> **WHAT YOU ARE ASKED TO DO**:
Summarize the text passage in two sentences.

Begin TEXT PASSAGE

We are subject to all of the risks associated with leasing property subject to long-term non-cancelable leases.
The leases for our restaurant locations generally have initial terms of 10 to 20 years, and typically provide for renewal options in five-year increments as well as for rent escalations. Generally, our leases are "net" leases, which require us to pay all of the costs of insurance, taxes, maintenance and utilities. We generally cannot cancel these leases. Additional sites that we lease are likely to be subject to similar long-term non-cancelable leases.
From time to time we have, and may in the future, close or relocate a restaurant if a current location becomes less profitable as a result of adverse economic conditions or other factors. If the closures continue for a long period of time, we may not be able to recover our investment due to the high rental rates. Because substantially all of our restaurants operate in leased facilities, we may incur significant lease termination expenses when we close or relocate a restaurant and are often obligated to continue rent and other lease related payments after restaurant closure. We also may incur significant asset impairment and other charges in connection with closures and relocations. If the lease termination cost is significant, we may decide to keep underperforming restaurants open. Ongoing lease obligations at closed or underperforming restaurant locations could decrease our results of operations. In addition, as each of our leases expire, we may fail to negotiate renewals, either on commercially acceptable terms or at all, which could cause us to close restaurants in desirable locations which could adversely affect our results of operations.
Our failure or inability to enforce our trademarks or other proprietary rights could adversely affect our competitive position or the value of our brand.

End TEXT PASSAGE
Begin DATASET ROWS

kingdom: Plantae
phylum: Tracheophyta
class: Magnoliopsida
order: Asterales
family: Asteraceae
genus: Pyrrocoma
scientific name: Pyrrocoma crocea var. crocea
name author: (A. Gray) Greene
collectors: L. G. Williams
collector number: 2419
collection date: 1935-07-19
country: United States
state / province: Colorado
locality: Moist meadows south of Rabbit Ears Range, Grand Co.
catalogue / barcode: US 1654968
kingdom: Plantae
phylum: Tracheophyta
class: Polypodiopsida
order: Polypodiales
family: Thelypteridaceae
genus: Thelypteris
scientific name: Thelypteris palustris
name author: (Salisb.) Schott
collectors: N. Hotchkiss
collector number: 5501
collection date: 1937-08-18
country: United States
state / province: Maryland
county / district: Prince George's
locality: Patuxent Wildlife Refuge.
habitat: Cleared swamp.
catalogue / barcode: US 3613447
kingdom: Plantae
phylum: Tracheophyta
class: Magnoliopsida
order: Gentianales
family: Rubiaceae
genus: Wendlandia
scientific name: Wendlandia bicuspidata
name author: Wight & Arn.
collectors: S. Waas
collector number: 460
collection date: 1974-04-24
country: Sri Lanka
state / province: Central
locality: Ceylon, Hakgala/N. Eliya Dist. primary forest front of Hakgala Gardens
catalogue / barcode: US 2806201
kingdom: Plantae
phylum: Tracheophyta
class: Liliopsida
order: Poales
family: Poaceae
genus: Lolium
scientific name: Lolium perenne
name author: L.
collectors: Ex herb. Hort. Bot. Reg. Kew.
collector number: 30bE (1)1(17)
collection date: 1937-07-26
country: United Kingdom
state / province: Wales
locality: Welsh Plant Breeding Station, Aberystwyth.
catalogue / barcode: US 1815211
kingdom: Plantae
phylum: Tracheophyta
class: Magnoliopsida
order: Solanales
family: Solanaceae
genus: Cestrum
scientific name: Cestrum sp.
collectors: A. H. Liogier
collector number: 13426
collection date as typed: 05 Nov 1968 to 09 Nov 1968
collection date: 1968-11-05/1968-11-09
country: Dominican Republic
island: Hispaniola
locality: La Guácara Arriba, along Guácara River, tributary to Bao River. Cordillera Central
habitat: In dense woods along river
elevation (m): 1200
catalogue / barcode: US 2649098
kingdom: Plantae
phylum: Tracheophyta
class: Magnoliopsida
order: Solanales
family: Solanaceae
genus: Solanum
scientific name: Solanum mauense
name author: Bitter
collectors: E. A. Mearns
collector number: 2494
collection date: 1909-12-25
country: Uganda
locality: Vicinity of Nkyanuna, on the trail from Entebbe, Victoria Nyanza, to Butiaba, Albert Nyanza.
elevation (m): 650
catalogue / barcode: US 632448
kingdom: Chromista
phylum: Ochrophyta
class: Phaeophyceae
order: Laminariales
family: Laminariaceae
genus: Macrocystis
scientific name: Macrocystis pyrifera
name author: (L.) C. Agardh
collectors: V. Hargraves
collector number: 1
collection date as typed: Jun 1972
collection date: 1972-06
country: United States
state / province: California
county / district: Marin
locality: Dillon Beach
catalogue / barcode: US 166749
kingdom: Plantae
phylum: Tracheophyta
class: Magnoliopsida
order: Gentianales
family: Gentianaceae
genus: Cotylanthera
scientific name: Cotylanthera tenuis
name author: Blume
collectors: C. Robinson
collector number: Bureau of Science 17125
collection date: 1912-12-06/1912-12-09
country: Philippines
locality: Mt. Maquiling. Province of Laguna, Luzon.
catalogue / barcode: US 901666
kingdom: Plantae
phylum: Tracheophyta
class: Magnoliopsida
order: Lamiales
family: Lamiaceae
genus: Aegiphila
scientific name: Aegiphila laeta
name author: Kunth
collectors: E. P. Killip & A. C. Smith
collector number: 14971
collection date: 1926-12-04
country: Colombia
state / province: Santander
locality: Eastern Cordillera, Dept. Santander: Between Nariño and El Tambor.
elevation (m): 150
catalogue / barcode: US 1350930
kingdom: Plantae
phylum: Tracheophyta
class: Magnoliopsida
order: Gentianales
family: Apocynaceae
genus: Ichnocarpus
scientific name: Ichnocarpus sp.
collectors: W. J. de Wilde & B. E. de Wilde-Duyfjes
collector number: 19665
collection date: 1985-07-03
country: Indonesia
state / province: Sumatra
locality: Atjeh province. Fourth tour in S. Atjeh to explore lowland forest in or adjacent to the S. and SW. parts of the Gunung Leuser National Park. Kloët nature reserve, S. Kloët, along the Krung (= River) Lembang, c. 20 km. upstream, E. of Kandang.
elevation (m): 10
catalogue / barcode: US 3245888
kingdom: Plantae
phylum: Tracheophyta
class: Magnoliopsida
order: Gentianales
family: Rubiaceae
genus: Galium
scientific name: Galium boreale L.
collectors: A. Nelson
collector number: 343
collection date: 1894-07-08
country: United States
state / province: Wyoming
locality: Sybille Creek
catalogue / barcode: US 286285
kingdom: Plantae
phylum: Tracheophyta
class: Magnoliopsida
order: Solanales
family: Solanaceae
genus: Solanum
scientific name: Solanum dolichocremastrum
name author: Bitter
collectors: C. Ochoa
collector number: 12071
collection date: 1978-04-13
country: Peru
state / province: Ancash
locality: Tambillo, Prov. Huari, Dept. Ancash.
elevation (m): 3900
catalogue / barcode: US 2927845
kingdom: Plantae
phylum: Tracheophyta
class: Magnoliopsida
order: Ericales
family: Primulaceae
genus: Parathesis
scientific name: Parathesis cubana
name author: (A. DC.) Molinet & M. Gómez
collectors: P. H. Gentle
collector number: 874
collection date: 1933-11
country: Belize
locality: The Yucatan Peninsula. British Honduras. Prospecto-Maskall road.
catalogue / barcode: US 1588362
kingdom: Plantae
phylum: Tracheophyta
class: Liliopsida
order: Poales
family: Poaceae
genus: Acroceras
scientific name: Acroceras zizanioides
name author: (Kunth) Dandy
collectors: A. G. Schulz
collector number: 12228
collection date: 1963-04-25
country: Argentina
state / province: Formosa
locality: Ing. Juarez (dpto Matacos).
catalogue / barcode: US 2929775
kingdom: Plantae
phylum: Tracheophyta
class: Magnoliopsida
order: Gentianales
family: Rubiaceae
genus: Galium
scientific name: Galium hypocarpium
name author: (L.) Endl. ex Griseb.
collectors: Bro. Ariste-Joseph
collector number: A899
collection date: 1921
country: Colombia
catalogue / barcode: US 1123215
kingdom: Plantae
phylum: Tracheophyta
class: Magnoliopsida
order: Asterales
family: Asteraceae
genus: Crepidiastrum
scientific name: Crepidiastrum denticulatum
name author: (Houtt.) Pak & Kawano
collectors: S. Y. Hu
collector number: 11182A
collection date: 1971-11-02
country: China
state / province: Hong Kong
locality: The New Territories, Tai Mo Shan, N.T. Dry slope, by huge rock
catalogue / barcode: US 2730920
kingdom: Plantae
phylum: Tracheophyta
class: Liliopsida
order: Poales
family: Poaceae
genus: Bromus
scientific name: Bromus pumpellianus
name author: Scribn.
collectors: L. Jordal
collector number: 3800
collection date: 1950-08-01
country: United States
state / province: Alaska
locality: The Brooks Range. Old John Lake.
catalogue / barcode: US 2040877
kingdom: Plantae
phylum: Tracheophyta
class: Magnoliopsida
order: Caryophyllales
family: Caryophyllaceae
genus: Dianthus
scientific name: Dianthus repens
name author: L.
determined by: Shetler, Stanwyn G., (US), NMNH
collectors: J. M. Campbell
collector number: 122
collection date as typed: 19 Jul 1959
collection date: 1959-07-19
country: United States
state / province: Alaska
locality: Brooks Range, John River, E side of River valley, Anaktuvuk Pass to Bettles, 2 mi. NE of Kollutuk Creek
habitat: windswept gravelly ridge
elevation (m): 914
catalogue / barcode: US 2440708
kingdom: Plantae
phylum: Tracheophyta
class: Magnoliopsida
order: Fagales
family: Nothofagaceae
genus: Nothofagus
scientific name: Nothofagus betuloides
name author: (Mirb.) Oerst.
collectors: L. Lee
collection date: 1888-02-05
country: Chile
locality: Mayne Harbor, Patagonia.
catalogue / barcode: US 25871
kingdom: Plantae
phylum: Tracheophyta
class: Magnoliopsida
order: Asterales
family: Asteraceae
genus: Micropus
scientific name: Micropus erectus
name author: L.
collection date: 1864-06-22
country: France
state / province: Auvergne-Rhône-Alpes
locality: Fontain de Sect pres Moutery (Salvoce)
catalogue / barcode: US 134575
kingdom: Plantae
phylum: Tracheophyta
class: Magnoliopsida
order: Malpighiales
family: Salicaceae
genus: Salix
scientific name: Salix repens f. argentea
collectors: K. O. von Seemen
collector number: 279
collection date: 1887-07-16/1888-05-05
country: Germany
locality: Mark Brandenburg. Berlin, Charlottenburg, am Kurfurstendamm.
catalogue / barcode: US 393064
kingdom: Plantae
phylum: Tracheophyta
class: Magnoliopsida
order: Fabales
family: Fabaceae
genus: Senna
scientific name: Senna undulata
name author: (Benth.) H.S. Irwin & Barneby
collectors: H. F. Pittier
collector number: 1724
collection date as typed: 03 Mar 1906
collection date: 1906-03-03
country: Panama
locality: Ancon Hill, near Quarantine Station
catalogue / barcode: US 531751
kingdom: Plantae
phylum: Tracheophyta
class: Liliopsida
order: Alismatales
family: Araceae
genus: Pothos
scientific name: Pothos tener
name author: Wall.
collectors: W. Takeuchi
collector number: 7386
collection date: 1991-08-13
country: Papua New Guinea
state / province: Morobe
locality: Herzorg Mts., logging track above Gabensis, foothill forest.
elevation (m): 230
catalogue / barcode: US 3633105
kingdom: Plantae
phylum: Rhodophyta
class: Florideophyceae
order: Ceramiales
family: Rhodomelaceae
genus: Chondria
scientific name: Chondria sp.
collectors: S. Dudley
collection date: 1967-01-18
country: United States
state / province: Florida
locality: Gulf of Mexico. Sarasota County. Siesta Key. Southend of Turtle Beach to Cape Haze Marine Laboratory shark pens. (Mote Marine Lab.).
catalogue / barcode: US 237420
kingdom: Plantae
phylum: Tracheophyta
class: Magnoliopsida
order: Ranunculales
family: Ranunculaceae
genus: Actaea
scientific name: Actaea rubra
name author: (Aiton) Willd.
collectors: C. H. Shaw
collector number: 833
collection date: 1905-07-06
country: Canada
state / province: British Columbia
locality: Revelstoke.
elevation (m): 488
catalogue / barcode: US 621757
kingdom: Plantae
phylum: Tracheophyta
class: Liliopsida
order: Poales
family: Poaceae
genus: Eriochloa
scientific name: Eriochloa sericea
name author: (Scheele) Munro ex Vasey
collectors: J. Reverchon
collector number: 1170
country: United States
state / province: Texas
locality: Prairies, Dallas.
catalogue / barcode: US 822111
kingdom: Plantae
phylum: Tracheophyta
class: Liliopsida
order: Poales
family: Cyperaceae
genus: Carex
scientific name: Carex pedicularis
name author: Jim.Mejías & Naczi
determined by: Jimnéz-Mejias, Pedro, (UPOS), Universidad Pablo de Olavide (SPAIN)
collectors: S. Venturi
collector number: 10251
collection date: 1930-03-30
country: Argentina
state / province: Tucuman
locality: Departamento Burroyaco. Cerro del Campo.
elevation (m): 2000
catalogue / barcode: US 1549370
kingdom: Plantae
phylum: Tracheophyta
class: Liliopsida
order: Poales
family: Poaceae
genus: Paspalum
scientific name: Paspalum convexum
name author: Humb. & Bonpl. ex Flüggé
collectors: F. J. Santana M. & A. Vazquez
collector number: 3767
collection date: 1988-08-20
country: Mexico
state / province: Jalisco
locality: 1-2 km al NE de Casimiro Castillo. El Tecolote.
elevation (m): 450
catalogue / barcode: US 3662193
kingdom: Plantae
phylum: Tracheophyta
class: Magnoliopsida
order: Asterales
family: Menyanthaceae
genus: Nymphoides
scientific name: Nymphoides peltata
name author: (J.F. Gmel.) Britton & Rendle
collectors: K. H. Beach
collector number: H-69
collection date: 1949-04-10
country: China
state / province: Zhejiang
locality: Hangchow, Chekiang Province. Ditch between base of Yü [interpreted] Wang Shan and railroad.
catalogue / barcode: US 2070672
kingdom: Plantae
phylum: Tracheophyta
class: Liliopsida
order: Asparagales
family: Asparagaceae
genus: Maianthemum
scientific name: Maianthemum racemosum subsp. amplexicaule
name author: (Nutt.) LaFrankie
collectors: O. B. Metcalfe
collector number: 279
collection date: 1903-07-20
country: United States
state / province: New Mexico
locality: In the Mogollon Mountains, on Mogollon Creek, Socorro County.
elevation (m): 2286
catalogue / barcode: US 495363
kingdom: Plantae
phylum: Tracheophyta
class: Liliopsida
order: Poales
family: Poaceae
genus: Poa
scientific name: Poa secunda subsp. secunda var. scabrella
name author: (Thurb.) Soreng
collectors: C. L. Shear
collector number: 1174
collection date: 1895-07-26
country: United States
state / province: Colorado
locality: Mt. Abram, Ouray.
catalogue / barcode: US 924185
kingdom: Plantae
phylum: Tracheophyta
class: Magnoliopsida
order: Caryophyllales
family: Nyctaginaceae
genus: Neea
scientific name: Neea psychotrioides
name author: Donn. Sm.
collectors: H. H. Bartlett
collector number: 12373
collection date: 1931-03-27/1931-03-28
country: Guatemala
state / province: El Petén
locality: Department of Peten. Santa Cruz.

End DATASET ROWS

> **PROBLEM SOLUTION**:
The company leases its restaurant locations under long-term net leases, generally 10 to 20 years, that it generally cannot cancel and that make it pay insurance, taxes, maintenance and utilities. Closing or relocating a restaurant can bring significant lease termination costs and continued rent payments, and the company may fail to renew leases as they expire, either of which could hurt its results of operations.